TURMERIC KALE CRUNCH
BY Mr Darcy Higgins | PHOTOGRAPHY Tori Simson | PRODUCTION Chanelle McAuliffe | PROPS Izzi & Popo
Ingredients
Bunch of kale
Turmeric
Cayenne pepper
Himalayan salt
Coconut oil
Method
Preheat oven to 165C.
1. Wash Kale thoroughly and pat dry with a tea towel.
2. Tear off large pieces of leaf from stem. (Keep kale stems, and store in a takeaway container in the fridge to use for soups or smoothies.)
3. Place kale pieces into a large mixing bowl, drizzle coconut thoroughly over leaves and toss through chopped turmeric or powder, cayenne pepper and salt.
4. Layout leaves on a lined tray with baking paper, cook for 15 minutes, remove from oven and place any crisp pieces into a bowl and allow to cool.

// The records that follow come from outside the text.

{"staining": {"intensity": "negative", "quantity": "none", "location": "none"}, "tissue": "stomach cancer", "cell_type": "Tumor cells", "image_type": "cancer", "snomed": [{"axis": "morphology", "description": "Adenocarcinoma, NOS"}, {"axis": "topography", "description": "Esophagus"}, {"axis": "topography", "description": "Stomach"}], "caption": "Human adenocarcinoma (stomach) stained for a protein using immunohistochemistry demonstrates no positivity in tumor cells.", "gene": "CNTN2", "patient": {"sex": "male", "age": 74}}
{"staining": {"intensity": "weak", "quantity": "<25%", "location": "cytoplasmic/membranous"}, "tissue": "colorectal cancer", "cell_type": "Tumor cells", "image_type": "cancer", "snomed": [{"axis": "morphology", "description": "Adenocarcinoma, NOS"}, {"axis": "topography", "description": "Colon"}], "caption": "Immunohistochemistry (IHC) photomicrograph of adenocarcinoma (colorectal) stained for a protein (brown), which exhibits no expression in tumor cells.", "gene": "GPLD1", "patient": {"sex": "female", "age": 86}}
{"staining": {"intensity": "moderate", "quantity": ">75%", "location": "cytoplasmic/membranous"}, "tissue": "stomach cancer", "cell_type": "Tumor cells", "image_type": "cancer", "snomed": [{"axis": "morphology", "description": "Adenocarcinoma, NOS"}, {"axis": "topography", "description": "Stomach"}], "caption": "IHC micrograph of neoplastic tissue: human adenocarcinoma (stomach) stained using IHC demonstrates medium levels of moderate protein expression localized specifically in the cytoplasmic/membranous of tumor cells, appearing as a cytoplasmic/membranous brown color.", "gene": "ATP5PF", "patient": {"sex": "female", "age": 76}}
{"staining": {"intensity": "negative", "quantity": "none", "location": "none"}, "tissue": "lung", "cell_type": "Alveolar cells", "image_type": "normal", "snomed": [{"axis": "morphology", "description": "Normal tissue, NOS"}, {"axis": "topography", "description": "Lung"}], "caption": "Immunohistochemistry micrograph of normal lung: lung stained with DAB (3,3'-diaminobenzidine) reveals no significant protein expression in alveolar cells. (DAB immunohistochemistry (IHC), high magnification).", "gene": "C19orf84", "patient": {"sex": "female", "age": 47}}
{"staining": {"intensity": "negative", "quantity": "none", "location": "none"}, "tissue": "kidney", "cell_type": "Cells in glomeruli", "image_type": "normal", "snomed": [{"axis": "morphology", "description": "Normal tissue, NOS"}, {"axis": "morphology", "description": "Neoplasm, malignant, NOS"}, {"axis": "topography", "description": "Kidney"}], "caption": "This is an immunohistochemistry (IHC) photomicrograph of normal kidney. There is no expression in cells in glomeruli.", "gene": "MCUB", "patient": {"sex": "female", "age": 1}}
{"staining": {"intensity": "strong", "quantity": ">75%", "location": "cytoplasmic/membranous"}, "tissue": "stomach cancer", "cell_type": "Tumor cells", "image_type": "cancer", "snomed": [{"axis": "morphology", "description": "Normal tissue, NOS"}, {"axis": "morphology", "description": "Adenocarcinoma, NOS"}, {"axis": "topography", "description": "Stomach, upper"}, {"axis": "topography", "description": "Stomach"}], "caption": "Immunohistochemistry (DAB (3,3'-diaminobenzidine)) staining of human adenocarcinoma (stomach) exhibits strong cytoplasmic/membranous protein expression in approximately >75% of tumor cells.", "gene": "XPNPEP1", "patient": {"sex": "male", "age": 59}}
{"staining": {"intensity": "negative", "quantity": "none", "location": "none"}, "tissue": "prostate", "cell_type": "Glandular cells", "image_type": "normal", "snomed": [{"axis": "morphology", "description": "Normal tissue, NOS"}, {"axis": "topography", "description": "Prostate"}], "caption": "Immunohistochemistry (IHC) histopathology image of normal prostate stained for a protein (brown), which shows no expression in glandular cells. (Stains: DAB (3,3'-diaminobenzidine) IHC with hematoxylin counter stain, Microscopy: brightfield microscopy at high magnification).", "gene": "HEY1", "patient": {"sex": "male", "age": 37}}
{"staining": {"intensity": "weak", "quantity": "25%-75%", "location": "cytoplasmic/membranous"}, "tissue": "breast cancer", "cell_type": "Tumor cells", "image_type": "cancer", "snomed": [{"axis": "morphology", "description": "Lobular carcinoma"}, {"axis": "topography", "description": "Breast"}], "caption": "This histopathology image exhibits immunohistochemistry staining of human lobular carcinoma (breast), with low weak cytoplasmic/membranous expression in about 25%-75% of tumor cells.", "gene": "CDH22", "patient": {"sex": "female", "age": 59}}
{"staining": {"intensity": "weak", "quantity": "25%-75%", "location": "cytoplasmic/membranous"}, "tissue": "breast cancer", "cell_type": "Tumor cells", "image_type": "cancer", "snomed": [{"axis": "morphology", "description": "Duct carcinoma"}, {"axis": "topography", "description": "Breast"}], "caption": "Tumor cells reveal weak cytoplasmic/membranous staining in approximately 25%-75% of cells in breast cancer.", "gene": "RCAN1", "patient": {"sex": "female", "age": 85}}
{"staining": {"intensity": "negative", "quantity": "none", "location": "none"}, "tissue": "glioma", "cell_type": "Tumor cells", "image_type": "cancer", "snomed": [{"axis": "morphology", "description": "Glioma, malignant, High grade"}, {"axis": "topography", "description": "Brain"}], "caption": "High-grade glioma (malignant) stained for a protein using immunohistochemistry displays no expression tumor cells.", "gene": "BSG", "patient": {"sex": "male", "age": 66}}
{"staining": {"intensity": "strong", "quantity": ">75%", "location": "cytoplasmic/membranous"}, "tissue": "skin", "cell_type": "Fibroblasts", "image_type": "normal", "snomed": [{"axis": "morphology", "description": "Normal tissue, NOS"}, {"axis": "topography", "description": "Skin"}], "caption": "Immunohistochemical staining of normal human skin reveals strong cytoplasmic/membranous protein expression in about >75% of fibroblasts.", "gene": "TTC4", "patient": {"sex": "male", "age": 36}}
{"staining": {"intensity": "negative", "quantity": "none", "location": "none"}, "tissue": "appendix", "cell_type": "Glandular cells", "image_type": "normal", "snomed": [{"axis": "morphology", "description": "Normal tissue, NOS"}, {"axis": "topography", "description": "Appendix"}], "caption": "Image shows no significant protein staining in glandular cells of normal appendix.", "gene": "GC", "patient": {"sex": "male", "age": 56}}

5. Continue to cook for another 5-10 minutes whilst checking and removing crisp leaves.
Serves 4
SPICED ROSEMARY NUTS
BY Mr Darcy Maxwell | PHOTOGRAPHY Tori Simson | PRODUCTION Chanelle McAuliffe | PROPS Izzi & Popo
Ingredients
1 cup Walnuts
1 cup Peanut
1 cup Brazil nuts
30g Honey
1/3 Organic butter
1 Lemon Cumin powder
Himalayan salt
3 Rosemary sprigs
Method
Preheat oven to 170C.
1. Melt honey and butter in a saucepan over boiling water or in a microwave.
2. Shave lemon skin with a micro plane, and thinly chop rosemary.
3. Place mixed nuts in a bowl, drizzle butter and honey over nut mix, ensuring all nuts are glazed.
4. Add lemon rind, rosemary, salt and lightly sprinkle cumin.
5. Cook for 10-20 minutes until golden.